Uno de los grandes atractivos fue la retransmisión en pantalla gigante del eclipse solar total desde el Observatorio Astrofísico de Javalambre, en Teruel, donde el fenómeno pudo contemplarse en su fase de totalidad.
La programación también incluyó la proyección de Total en el Planetario, un espectáculo que permitió experimentar la oscuridad y la transformación del paisaje durante un eclipse solar.
La Cité de l’espace puso además especial atención en la seguridad. Para observar un eclipse solar es imprescindible utilizar gafas específicas homologadas: mirar directamente al Sol sin protección adecuada puede provocar lesiones graves en la retina.
Dos semanas después, el espectáculo cambió de protagonista
Cuando todavía quedaba en la memoria el eclipse solar, la Luna tomó el relevo.
Durante la madrugada del 28 de agosto, un eclipse parcial de Luna fue visible desde amplias zonas de América y Europa. En este caso, la Tierra se situó entre el Sol y la Luna, proyectando su sombra sobre nuestro satélite.
La Luna adquirió entonces tonos rojizos y cobrizos, un efecto que explica la popular expresión “Luna de sangre”. A diferencia de los eclipses solares, este fenómeno puede observarse directamente sin necesidad de utilizar protección ocular.

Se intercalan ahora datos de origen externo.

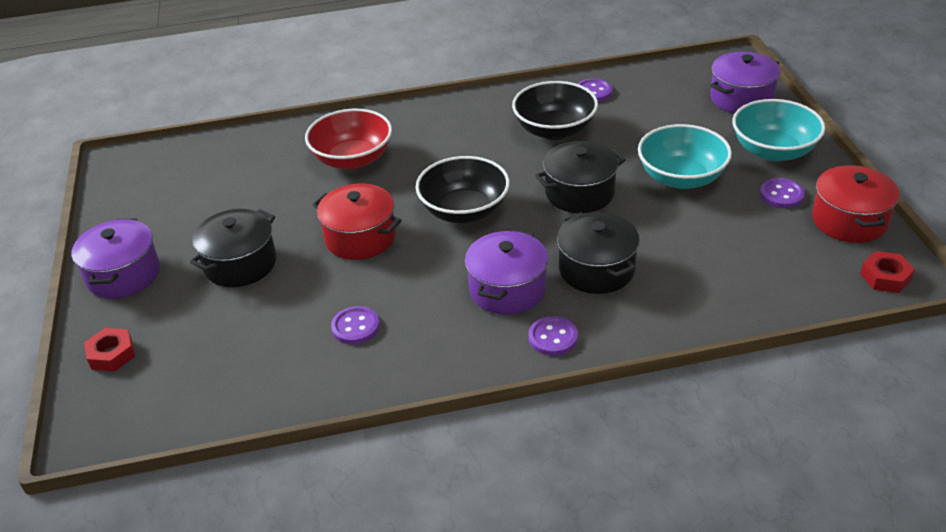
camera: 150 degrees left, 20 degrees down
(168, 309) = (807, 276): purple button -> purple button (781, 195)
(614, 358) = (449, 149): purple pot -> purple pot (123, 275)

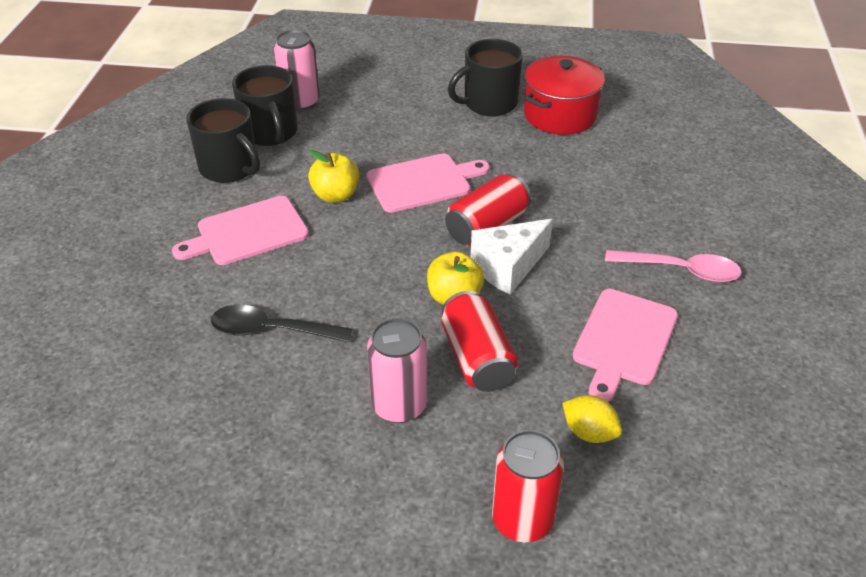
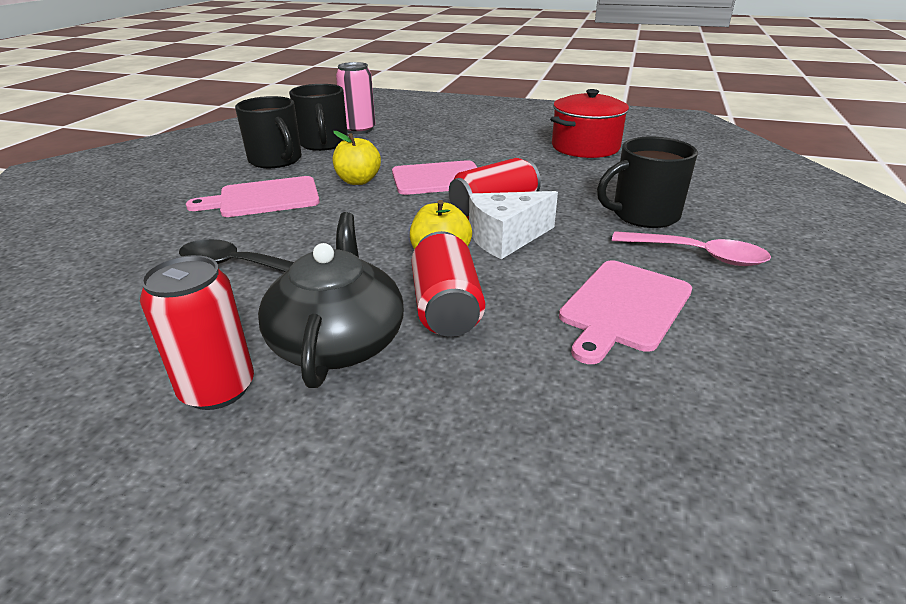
camera: 10 degrees right, 10 degrees down
(399, 405) = (338, 341): pink can -> black teapot
(489, 103) = (521, 138): black mug -> black mug (643, 215)
(522, 520) = (444, 488): red can -> red can (217, 389)
(589, 432) = (564, 393): yellow lemon -> none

En América del Sur, incluido Perú, el eclipse también pudo seguirse durante la noche del 27 de agosto y las primeras horas del día 28, dependiendo de la ubicación y de las condiciones meteorológicas.
Un mes para mirar hacia el cielo
La sucesión de ambos fenómenos convirtió agosto en uno de los meses astronómicamente más llamativos de 2026. Primero fue el Sol, ocultado por completo en determinadas zonas de España; después, la Luna, atravesando la sombra de nuestro planeta y adquiriendo una espectacular apariencia rojiza.
Para la Cité de l’espace, el eclipse solar del 12 de agosto fue además una oportunidad para acercar la astronomía al público y explicar, de una manera accesible, cómo y por qué se producen estos fenómenos.
Toulouse vivió así el eclipse desde una perspectiva particular: mientras en España se contemplaba la totalidad, en la Cité de l’espace se ofrecía al público la posibilidad de seguir el acontecimiento, comprenderlo y compartir la experiencia.
Y el calendario astronómico ya apunta a la próxima cita: el 2 de agosto de 2027 habrá un nuevo eclipse solar parcial visible desde Francia.